Open GerHobbelt opened 3 months ago
PLUS assign them a numeric index for referencing from the PROCESS texts. (Think: the two red mask images we produce now for pass 1 and pass 2 recog: it would be very nice to reference them from the generated text/html for easier perusal.
Example of > 8GByte consumption:
# 8+ GByte usage!
--loglevel ALL -l eng --psm 11 --oem 3 --tessdata-dir E:\ocr/tessdata_best -c debug_file=tessdata_best-PSM11-OEM3-TH0-USIZE-2700x13366-debug.log -c thresholding_method=0 -c document_title=tessdata_best-PSM11-OEM3-TH0-1001-000-0003-b-leveled E:\ocr\sizes/D_RUN_data-1001-000-0003-b-leveled/DERIVSRC-1001-000-0003-b-leveled-USIZE-2700x13366.webp tessdata_best-PSM11-OEM3-TH0-USIZE-2700x13366 hocr txt tsv wordstrbox E:\ocr\sizes/tess_run_01_D_RUN.conf
from https://github.com/GerHobbelt/tesseract-bulk-testing-fun-with-assertion-failures
PLUS do this in a thread pool, i.e. remove it from the critical execution path, as it turns out producing WebP takes a heck of a lot of time! Great, tiny, lossless images but boy, does it guzzle CPU cycles to produce these!

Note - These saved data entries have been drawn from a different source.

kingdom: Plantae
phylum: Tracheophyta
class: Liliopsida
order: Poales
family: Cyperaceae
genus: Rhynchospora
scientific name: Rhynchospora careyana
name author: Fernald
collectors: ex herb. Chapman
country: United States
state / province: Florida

PNG is produced faster, as is 99% quality JPEGs, but they all require nontrivial amounts of CPU time, which can be off-loaded to other cores, at least when doing this in single runs.
For tesseract batch processing, we loose either way so we need to find a tolerable optimum output format (compression time vs. consumed disk space) for that. Decompressing afterwards is an alternative we also may want to consider, i.e. completely offloading the image minification to outside means.
PLUS measure their construction + writing-to-disk timing for the performance report statistics; preferably identifiable stats i.e. which image cost how much?